### Goal of the exercise
Pick out every line below that contains the string "matching" and copy each one in full. Uppercase and lowercase letters must match.

------------------------

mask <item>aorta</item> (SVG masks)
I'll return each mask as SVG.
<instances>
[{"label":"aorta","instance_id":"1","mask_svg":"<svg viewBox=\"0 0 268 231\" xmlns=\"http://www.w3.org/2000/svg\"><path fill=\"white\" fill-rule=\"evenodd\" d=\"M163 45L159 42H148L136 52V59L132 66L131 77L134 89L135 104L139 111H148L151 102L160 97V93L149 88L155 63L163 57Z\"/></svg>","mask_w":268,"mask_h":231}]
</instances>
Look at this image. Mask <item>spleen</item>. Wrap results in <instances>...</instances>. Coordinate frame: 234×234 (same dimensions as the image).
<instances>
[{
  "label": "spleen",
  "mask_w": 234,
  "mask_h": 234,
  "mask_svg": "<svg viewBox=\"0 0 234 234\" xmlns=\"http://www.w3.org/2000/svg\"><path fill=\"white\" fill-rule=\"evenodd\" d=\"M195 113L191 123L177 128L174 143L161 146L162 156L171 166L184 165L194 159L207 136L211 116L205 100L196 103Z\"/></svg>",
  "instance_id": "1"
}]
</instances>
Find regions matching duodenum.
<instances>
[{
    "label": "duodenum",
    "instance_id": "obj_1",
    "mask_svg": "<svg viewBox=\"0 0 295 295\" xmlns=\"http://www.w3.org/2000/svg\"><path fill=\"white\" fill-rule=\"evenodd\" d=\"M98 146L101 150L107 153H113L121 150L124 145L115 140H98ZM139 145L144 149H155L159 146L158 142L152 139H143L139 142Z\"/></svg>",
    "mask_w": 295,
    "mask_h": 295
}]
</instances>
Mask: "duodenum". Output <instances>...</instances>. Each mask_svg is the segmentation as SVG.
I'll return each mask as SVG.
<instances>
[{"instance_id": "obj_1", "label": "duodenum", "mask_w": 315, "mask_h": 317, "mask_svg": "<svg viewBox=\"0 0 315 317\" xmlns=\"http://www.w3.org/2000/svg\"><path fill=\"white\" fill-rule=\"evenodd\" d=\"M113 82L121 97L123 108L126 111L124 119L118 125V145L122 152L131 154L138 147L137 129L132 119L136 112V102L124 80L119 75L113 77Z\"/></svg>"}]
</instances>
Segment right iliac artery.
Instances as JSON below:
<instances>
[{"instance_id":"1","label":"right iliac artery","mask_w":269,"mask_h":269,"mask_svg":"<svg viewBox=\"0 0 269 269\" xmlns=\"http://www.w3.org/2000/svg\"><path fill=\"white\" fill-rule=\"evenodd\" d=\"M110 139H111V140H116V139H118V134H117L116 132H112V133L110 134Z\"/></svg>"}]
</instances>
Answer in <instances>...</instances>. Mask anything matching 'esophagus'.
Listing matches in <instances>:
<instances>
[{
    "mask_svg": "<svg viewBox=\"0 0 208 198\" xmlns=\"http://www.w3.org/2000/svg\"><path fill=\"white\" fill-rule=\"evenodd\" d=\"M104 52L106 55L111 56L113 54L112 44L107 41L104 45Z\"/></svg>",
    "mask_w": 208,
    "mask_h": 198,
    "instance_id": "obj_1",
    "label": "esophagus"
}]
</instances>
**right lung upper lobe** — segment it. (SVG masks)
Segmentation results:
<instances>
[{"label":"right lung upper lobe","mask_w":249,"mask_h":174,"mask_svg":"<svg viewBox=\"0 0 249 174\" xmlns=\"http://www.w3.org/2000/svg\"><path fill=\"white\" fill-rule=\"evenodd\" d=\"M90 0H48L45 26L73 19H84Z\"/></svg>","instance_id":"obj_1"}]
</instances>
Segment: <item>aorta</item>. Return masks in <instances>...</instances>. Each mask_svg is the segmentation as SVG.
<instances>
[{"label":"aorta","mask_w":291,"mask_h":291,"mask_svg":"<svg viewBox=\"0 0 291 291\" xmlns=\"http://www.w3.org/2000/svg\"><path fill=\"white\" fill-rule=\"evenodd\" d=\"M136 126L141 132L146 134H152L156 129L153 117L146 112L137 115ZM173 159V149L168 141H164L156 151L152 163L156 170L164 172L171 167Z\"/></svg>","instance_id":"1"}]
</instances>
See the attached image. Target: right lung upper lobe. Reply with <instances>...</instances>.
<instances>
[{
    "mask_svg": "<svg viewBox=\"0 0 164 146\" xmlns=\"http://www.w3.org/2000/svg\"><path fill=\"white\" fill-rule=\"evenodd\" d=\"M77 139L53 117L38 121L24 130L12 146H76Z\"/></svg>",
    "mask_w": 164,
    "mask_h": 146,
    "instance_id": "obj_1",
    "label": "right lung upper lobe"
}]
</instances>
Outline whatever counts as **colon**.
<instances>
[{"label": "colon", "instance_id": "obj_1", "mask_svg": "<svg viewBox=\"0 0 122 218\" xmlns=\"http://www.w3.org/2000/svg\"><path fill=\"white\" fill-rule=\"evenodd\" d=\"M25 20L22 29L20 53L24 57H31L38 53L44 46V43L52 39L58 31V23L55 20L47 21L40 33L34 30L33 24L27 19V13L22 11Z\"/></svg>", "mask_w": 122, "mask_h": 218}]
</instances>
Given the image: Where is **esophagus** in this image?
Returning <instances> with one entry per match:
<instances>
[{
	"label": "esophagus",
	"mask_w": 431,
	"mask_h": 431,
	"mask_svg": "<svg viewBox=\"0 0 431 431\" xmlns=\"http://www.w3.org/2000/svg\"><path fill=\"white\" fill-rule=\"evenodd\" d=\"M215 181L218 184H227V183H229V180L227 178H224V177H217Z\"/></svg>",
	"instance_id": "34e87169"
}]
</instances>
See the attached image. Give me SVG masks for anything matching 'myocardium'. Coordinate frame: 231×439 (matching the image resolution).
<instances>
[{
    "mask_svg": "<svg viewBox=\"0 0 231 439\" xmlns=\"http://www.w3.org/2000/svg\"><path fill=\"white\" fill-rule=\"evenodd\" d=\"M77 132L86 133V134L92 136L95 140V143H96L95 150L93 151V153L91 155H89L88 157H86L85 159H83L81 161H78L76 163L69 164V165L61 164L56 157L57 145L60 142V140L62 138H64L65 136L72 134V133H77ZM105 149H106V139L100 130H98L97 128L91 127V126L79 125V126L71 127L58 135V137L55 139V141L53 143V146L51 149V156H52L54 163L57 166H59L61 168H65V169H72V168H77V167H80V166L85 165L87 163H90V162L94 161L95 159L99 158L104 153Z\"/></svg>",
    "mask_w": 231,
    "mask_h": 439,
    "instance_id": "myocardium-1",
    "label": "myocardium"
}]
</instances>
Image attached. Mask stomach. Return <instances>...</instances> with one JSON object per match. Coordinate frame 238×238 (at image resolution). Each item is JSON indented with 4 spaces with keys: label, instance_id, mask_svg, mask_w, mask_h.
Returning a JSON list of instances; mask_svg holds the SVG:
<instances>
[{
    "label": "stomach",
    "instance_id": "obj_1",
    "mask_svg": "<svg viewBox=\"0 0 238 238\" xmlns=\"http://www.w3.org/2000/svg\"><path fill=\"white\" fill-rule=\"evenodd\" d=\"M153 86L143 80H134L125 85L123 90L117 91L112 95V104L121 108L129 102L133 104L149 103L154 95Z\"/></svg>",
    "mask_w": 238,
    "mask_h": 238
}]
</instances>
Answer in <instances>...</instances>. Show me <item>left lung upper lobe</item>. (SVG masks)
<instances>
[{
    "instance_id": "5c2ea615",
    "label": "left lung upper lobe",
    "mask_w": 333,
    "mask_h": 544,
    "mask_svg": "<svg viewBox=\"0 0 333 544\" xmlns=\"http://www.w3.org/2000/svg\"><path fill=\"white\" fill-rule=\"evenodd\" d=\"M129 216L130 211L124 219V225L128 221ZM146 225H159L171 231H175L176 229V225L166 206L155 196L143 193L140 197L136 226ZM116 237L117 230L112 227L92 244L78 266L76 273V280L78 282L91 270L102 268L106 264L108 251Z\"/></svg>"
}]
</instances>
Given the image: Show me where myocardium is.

------------------------

### Task result
Find regions matching duodenum.
Answer in <instances>...</instances>. Mask anything matching 'esophagus'.
See the attached image. Give me SVG masks for anything matching 'myocardium'. Coordinate frame: 231×439 (matching the image resolution).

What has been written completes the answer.